Few of the players were carrying shopping bags as I chatted with them, but one family told me that they had stopped into a shop the previous day to buy emergency supplies — a back-up phone battery!
I spoke with the managers of a few restaurants, and for the most part, it’s not clear yet whether they’ve experienced increased business as a result of Pokemon. Clyde’s and Neyla don’t seem to have a noticeable increase in customers. Cosi has offered a discount to Pokemon players, and the manager told me that they have had a small increase in business as a result, but not as much as he’d hoped. Ioannis Hadjikyriakou, an employee of Kalypso’s Sports Tavern, has dropped “lures” at PokeStops in Lake Anne Plaza to attract Pokemon and their captors. He believes that has increased business to the restaurant. His colleague German Carrasco isn’t so sure. “I think it’s just the same people as always, except everyone is playing Pokemon at the tables now.”
Not everyone is into it.
“I think it’s crazy,” Tahan Thraya told me as his niece stalked a virtual creature that was hovering near us. “It’s pointless, and everyone is walking around like zombies.” Doug Echols isn’t hooked on the game, but he’s supportive. “I had to learn how to play it for my wife. She hands me the phone and makes me do it when she’s driving.” Now that’s love.
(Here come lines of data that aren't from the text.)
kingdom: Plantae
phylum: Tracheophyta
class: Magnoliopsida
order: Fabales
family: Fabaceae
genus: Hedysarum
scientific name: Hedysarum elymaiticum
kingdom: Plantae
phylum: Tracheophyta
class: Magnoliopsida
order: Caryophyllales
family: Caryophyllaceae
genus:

Many people think it’s going to be a short-lived trend.
A few players told me that they think the decades-long popularity of Pokemon suggests that this game will also have long-lasting success. But more people guessed that it was a craze that would end soon. As 14-year-old Duncan explained it, “This game is the summer of 2016. You know how each summer there is a song that you love until you hate it? This game is going to be like that.”